===== READING TEXT

Occupancy has dropped from 85.9% at the end of last year to 78.9% currently, according to Wells Fargo, the “master servicer” of the loan, Bloomberg reported Friday.
Property revenue was $33.7 million in 2020 and $7.5 million in the first quarter of this year, according to the loan documents, Bloomberg noted.
Some key tenants have either quit the building or fallen far behind on their hefty rents during the COVID-19 pandemic.
The company that once manufactured footwear for former first daughter Ivanka Trump, for example, was $1.4 million in arrears, according to a lawsuit filed by the Trump Organization earlier this year. Marc Fisher Footwear used to occupy the entire 22nd Floor and part of the 23rd Floor in the formerly trendy Fifth Avenue high-rise that used to be Trump’s primary residence and the setting for his “Apprentice” reality TV series.

==========
===== SUPPLIED INFORMATION

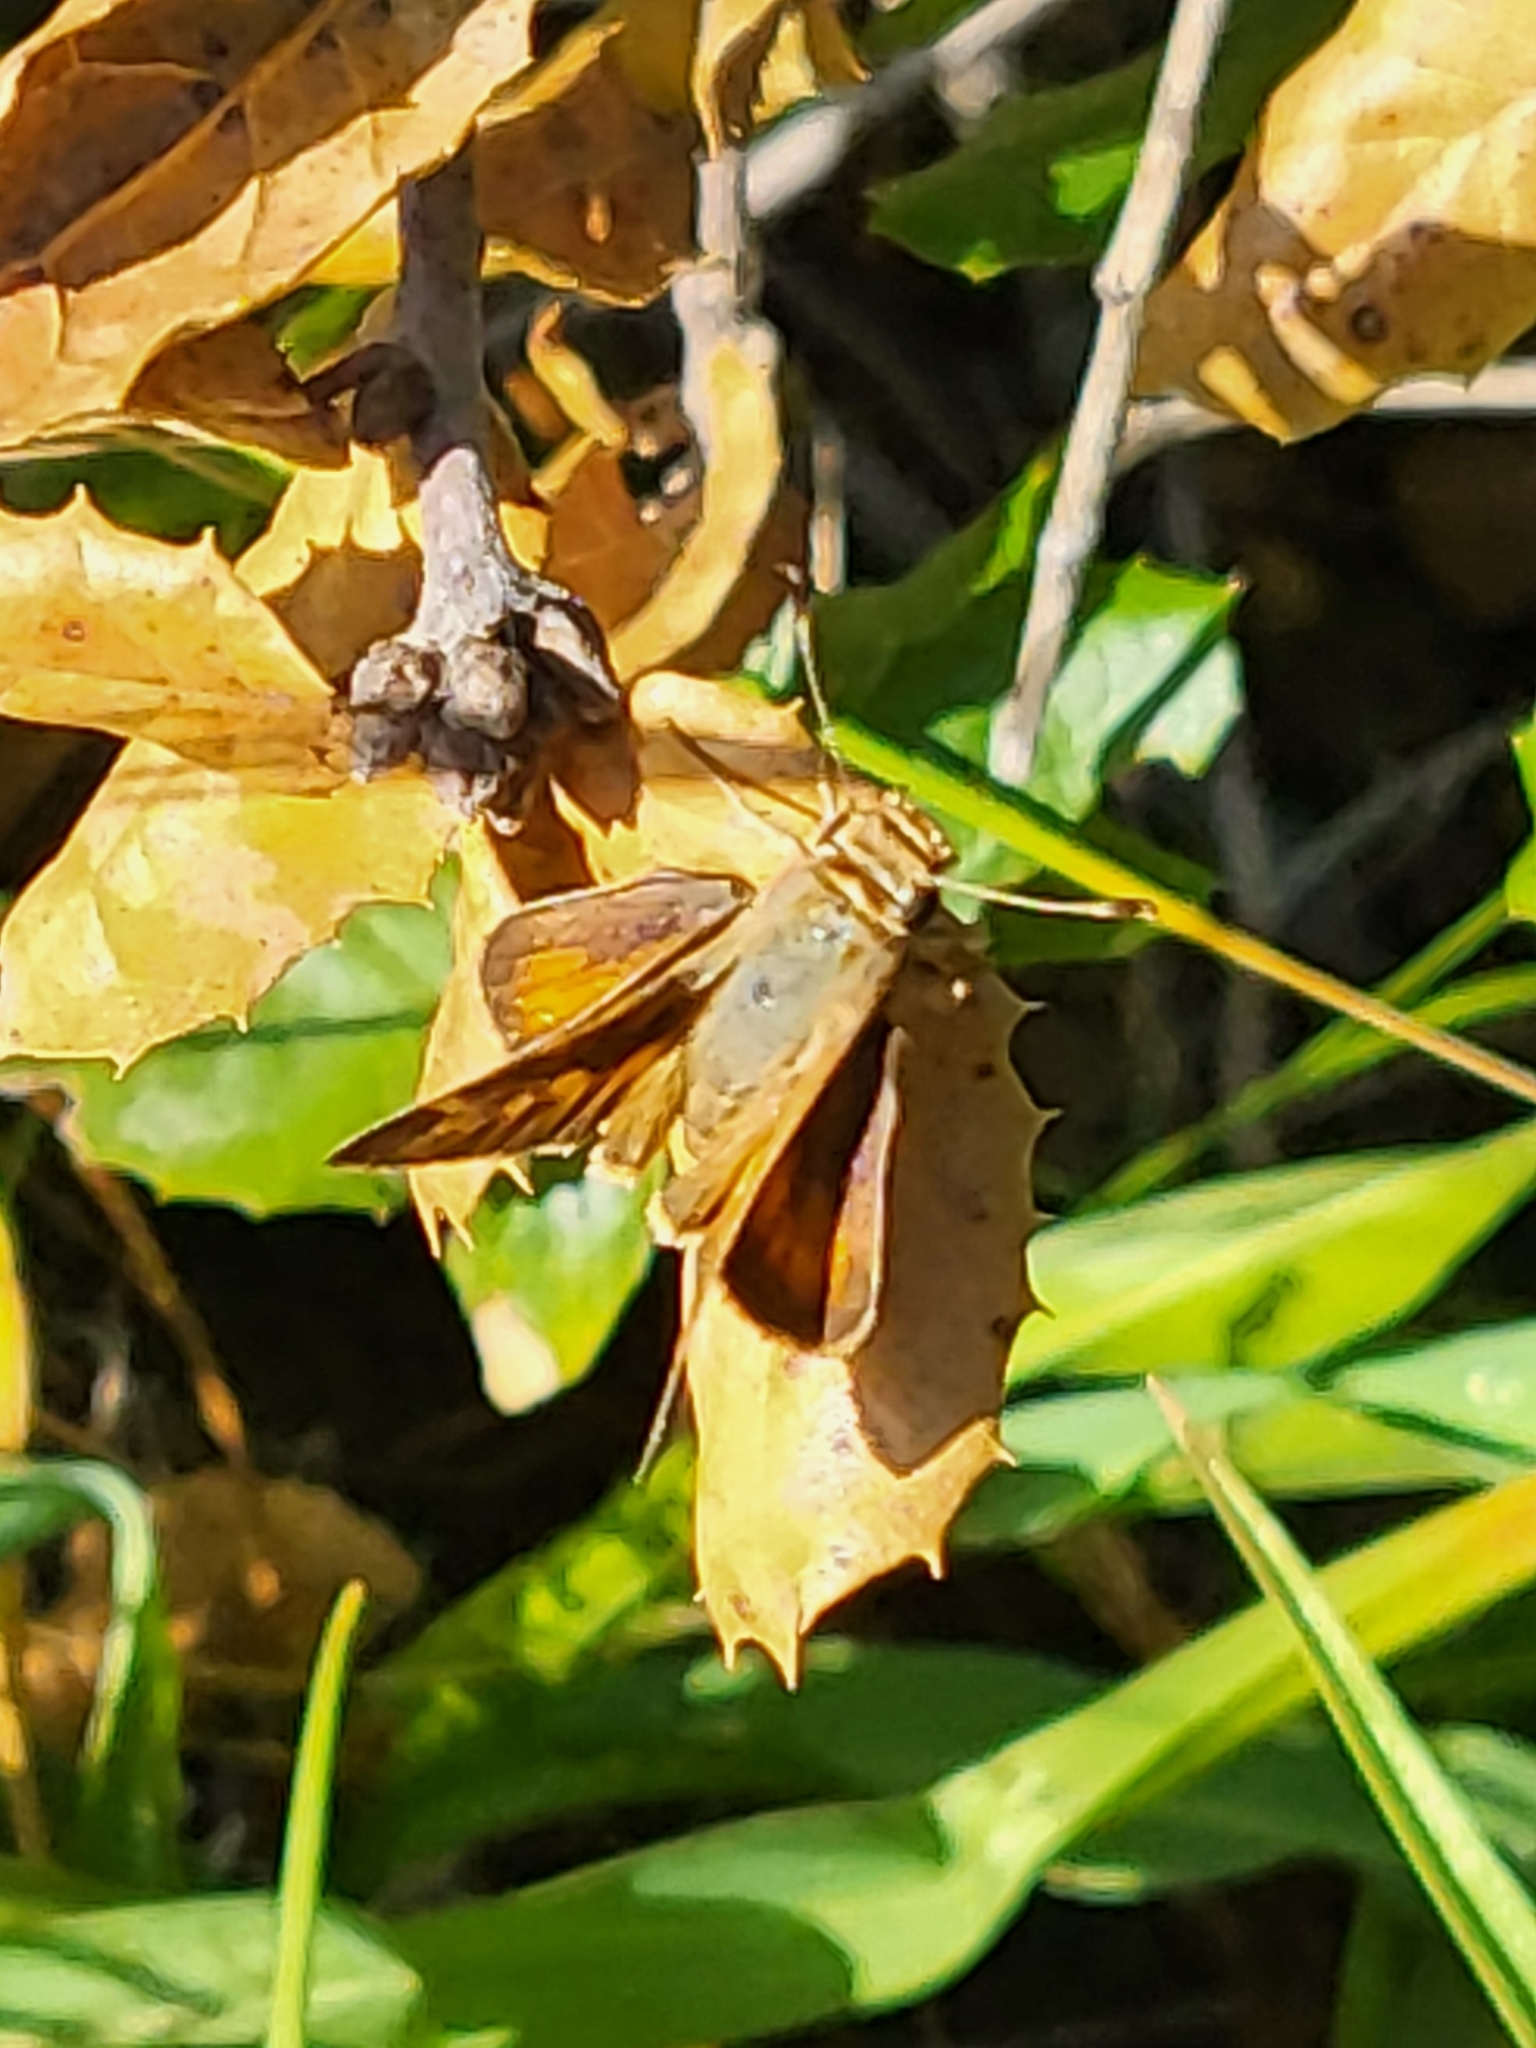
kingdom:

==========

YOUR GOAL: Reproduce the occupancy report word for word, from "The company that" up to and including "reality TV series.".

ANSWER TO THIS PROBLEM:
The company that once manufactured footwear for former first daughter Ivanka Trump, for example, was $1.4 million in arrears, according to a lawsuit filed by the Trump Organization earlier this year. Marc Fisher Footwear used to occupy the entire 22nd Floor and part of the 23rd Floor in the formerly trendy Fifth Avenue high-rise that used to be Trump’s primary residence and the setting for his “Apprentice” reality TV series.